PROBLEM DESCRIPTION: Give back only the lines in the records below from the one with "automotriz sigue siendo fuerte." to the one with "masakan, pasti hal-hal [...]", both inclusive, word for word.
GIVEN RECORDS Start Marker
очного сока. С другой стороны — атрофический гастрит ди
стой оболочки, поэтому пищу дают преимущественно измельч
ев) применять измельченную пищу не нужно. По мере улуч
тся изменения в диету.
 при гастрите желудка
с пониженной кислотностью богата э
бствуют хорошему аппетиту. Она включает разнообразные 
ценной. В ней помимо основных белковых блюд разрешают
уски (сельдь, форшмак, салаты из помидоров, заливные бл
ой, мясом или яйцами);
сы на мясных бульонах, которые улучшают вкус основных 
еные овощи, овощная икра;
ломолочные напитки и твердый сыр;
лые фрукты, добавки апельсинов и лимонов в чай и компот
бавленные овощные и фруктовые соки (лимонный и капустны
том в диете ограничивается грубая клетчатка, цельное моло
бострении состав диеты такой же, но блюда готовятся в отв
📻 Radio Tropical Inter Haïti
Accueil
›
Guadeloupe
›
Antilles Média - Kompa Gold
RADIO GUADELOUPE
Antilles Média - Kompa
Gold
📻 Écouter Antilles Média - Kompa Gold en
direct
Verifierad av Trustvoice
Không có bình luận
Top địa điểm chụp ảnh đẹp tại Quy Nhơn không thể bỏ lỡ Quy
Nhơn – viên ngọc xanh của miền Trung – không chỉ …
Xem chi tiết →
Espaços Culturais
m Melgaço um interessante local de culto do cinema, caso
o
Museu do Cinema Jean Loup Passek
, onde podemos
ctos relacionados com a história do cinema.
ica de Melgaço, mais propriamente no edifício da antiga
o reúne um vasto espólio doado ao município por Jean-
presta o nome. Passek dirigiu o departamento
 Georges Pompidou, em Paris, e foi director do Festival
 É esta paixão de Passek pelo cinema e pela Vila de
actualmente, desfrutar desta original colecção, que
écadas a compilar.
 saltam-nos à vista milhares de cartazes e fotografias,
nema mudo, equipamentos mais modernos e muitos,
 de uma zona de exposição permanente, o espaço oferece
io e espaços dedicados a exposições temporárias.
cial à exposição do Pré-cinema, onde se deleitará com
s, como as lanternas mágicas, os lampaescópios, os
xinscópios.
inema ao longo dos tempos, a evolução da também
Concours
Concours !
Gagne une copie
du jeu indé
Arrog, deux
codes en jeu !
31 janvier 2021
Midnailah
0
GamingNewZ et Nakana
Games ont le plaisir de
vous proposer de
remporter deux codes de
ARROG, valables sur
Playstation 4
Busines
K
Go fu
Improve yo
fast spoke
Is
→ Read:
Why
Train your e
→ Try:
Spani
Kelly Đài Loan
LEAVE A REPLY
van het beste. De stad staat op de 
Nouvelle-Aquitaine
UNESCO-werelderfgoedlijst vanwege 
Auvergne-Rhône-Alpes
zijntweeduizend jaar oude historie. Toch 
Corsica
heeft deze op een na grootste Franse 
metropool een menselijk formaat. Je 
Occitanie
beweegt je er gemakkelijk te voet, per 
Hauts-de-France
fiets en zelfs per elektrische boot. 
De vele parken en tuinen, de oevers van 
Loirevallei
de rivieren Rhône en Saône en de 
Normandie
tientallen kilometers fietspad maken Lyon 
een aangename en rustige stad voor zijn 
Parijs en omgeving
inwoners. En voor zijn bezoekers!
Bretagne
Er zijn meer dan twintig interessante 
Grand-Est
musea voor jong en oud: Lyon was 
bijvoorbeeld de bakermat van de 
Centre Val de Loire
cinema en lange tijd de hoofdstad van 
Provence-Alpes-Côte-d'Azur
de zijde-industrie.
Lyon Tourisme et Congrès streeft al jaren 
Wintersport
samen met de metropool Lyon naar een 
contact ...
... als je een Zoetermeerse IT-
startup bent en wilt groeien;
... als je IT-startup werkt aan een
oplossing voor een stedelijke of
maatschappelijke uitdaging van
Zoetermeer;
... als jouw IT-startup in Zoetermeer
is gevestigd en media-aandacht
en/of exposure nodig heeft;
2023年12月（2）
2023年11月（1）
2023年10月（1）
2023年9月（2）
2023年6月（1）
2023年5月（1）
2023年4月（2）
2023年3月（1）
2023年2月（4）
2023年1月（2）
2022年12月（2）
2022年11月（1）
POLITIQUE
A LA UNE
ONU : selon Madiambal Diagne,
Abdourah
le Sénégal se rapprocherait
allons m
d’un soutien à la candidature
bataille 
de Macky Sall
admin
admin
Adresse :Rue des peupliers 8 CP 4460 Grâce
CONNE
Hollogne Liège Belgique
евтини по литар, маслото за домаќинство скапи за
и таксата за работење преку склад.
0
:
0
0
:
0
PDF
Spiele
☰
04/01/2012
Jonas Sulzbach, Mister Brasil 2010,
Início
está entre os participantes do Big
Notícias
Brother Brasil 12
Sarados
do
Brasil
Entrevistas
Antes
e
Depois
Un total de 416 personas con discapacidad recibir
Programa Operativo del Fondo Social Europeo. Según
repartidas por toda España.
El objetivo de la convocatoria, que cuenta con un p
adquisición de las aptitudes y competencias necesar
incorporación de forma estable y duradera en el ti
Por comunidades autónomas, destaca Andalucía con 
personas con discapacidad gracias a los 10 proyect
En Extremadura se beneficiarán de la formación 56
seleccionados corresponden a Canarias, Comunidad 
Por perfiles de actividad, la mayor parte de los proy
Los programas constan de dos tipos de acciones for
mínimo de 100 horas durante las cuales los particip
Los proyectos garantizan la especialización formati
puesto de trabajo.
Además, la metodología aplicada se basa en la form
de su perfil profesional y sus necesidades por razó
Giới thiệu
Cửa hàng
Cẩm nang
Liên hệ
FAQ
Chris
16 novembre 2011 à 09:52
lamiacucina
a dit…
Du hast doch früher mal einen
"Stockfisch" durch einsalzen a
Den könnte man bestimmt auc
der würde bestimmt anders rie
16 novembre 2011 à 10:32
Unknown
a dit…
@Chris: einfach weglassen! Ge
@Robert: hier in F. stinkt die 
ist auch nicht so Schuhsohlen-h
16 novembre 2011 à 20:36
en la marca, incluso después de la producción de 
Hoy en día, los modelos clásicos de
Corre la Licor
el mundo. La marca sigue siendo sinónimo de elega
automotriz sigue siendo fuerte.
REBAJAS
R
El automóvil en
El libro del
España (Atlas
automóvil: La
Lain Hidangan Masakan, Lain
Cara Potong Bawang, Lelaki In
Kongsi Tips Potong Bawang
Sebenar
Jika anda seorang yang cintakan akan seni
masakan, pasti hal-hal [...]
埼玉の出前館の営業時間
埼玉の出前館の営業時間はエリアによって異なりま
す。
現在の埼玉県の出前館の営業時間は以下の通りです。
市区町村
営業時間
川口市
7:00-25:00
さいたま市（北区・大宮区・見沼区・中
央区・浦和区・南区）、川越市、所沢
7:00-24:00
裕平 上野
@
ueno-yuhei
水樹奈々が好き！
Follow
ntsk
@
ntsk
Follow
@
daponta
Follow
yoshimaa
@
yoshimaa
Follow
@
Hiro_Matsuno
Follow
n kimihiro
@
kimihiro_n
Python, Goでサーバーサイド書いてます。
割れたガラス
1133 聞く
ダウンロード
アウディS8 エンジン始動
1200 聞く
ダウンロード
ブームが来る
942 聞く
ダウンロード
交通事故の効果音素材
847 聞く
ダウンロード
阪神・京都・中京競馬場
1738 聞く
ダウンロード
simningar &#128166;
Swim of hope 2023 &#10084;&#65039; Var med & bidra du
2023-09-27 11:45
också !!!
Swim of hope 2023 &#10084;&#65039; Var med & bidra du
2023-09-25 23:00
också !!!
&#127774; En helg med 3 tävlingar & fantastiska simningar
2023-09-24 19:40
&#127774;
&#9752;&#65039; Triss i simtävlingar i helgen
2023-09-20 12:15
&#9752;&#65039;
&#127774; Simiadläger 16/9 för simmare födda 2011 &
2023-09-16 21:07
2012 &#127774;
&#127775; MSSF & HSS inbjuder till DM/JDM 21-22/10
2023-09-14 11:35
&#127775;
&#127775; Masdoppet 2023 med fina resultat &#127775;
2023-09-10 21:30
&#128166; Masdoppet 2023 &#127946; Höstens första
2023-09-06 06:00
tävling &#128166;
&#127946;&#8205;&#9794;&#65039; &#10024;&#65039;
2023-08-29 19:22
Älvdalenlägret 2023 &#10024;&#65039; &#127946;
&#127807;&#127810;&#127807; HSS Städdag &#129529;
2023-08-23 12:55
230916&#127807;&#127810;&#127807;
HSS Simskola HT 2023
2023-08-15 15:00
GIVEN RECORDS End Marker
RESULT OF THE TASK:
automotriz sigue siendo fuerte.
REBAJAS
R
El automóvil en
El libro del
España (Atlas
automóvil: La
Lain Hidangan Masakan, Lain
Cara Potong Bawang, Lelaki In
Kongsi Tips Potong Bawang
Sebenar
Jika anda seorang yang cintakan akan seni
masakan, pasti hal-hal [...]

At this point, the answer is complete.